## Text extract
-*-*-
Studio album by Daniel Merriweather
- Released: 1 June 2009
- Genre: Soul
- Length: 41:53
- Label: Columbia (UK); Marlin (AUS);
- Producer: Dejion Madison; Mark Ronson; Eg White;

Daniel Merriweather chronology
| iTunes Live: London Sessions (2008) | Love & War (2009) | New Sincerity (2026) |

Singles from Love and War
- "Change" Released: 2 February 2009; "Red" Released: 18 May 2009; "Impossible" Released: 17 August 2009; "Water and a Flame" Released: 2 November 2009;

= Love & War (Daniel Merriweather album) =

Love & War is the debut studio album by Australian singer Daniel Merriweather, first released on 1 June 2009. Largely co-written and produced by British-American producer Mark Ronson, with additional contribution from Eg White, it features string arrangements by David Campbell. Musically, the album combines elements of soul, Motown, and 1970s pop, arranged to complement Merriweather's vocal style within a cohesive retro-influenced production.

The album received generally positive reviews, with critics praising Merriweather's soulful vocals and Ronson's strong retro-soul production, though some compared it unfavorably to Ronson's production on Amy Winehouse's Back to Black (2006). Commercially, Love & War debuted at number two in Switzerland and the United Kingdom, with the latter eventually awarding it a platinum certification. The album's first two singles "Change" and "Red" both cracked the UK top ten.
-*-*-
## Records provided
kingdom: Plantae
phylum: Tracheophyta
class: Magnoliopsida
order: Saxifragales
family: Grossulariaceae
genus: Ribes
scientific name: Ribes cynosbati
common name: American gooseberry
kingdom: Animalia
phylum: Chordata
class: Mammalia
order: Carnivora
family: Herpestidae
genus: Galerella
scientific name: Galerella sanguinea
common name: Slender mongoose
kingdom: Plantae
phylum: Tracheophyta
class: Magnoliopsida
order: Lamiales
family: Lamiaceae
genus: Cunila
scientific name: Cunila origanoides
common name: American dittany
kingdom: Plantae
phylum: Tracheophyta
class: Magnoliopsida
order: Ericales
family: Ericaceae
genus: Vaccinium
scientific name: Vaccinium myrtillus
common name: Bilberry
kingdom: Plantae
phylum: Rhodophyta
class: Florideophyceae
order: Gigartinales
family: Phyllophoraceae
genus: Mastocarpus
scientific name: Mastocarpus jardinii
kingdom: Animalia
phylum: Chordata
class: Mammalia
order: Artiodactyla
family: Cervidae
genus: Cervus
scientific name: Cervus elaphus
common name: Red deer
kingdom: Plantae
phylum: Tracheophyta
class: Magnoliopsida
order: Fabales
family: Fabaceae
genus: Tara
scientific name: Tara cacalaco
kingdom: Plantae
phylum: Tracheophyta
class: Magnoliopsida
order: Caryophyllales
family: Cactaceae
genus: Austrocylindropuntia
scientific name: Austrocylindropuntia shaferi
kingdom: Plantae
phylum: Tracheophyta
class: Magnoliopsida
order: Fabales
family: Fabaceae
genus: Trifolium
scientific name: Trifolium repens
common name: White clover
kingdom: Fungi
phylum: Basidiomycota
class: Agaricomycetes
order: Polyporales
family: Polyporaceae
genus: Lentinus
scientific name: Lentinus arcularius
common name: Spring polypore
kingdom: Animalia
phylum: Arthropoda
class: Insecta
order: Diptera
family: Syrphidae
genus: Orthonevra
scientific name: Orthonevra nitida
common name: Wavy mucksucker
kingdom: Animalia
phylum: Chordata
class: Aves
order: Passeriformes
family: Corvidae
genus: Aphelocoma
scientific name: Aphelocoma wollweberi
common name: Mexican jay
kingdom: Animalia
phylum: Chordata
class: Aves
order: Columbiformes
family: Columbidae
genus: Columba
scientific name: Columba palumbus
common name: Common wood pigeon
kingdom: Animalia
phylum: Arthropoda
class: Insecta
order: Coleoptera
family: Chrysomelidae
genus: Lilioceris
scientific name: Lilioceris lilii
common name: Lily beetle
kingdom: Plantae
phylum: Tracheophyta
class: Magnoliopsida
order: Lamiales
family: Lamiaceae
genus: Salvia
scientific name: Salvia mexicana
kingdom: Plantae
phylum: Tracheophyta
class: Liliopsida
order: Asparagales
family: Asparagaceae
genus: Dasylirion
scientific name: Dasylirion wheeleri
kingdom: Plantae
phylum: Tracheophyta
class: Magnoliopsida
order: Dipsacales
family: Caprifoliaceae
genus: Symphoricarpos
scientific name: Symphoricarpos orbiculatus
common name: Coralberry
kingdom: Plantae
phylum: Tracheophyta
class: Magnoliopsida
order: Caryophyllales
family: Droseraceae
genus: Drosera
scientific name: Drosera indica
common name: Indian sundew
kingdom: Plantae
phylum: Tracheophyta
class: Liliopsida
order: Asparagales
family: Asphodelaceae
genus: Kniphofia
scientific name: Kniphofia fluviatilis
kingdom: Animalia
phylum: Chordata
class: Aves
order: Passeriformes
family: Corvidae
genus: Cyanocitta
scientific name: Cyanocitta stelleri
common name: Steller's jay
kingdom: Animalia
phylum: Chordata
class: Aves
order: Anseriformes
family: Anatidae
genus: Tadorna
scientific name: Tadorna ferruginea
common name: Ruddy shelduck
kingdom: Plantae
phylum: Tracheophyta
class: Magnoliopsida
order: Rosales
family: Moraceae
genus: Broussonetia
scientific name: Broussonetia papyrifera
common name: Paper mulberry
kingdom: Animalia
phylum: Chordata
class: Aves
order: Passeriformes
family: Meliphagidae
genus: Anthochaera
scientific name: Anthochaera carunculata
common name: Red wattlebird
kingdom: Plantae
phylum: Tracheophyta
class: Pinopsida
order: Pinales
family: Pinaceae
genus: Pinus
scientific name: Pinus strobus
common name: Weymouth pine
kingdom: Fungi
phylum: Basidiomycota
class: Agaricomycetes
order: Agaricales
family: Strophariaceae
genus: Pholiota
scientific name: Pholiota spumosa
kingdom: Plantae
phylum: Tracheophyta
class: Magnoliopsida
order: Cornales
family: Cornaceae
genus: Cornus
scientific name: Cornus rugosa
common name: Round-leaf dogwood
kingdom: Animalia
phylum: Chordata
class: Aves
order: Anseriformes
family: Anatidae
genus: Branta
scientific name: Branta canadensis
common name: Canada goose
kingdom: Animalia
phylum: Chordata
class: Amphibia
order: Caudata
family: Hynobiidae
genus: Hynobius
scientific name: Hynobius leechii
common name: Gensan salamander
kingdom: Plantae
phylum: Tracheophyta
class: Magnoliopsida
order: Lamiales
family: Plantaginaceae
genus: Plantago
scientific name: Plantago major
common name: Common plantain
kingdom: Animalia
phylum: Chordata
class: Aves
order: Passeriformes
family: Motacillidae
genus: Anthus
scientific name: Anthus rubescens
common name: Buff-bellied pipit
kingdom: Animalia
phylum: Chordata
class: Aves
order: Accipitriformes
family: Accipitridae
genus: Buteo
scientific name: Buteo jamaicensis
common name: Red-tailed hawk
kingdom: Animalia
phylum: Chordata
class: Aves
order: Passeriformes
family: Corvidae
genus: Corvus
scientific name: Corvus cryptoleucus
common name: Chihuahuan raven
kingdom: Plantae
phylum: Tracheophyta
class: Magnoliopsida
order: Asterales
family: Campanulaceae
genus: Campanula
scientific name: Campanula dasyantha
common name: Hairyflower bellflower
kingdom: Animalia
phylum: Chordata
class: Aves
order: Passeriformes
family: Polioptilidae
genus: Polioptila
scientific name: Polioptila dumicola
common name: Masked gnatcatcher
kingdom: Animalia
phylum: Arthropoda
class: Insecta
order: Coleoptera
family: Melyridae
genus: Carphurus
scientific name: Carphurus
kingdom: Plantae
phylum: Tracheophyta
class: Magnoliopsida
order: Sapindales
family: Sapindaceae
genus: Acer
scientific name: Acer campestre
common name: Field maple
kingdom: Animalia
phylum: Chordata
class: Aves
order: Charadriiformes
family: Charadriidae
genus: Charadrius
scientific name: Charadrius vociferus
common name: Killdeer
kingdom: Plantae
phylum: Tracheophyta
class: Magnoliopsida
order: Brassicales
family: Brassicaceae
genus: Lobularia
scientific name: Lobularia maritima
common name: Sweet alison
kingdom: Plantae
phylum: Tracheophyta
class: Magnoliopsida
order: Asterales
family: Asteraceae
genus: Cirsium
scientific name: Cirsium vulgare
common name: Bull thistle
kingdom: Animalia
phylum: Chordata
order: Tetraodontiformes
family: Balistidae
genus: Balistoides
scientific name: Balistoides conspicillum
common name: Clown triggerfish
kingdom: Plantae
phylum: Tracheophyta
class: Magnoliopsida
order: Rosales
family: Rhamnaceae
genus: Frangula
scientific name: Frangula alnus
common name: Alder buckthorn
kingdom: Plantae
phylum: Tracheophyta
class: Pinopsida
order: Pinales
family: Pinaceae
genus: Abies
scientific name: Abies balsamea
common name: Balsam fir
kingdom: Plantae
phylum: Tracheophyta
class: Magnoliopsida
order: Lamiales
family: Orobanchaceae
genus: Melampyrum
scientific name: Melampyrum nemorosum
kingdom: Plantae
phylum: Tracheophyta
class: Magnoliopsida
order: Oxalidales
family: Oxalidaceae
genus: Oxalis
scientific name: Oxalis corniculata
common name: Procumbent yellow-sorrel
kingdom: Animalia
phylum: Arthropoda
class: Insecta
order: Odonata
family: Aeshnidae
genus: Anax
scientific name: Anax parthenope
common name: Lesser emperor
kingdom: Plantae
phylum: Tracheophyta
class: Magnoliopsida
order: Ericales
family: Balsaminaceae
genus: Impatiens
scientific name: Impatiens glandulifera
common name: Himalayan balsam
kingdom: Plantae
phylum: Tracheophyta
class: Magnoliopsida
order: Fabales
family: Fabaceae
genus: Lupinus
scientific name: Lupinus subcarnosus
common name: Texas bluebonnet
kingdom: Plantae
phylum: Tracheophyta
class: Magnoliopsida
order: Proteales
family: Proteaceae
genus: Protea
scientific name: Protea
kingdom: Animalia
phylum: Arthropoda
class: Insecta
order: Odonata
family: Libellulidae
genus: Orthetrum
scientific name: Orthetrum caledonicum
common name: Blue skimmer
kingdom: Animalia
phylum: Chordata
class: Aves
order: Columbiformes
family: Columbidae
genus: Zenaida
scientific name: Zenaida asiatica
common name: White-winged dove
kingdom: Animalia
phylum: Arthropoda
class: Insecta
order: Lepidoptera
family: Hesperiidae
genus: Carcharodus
-*-*-
List every single from Love & War that the album text names, along with the release date it gives for each.

## The completed task
- "Change": 2 February 2009
- "Red": 18 May 2009
- "Impossible": 17 August 2009
- "Water and a Flame": 2 November 2009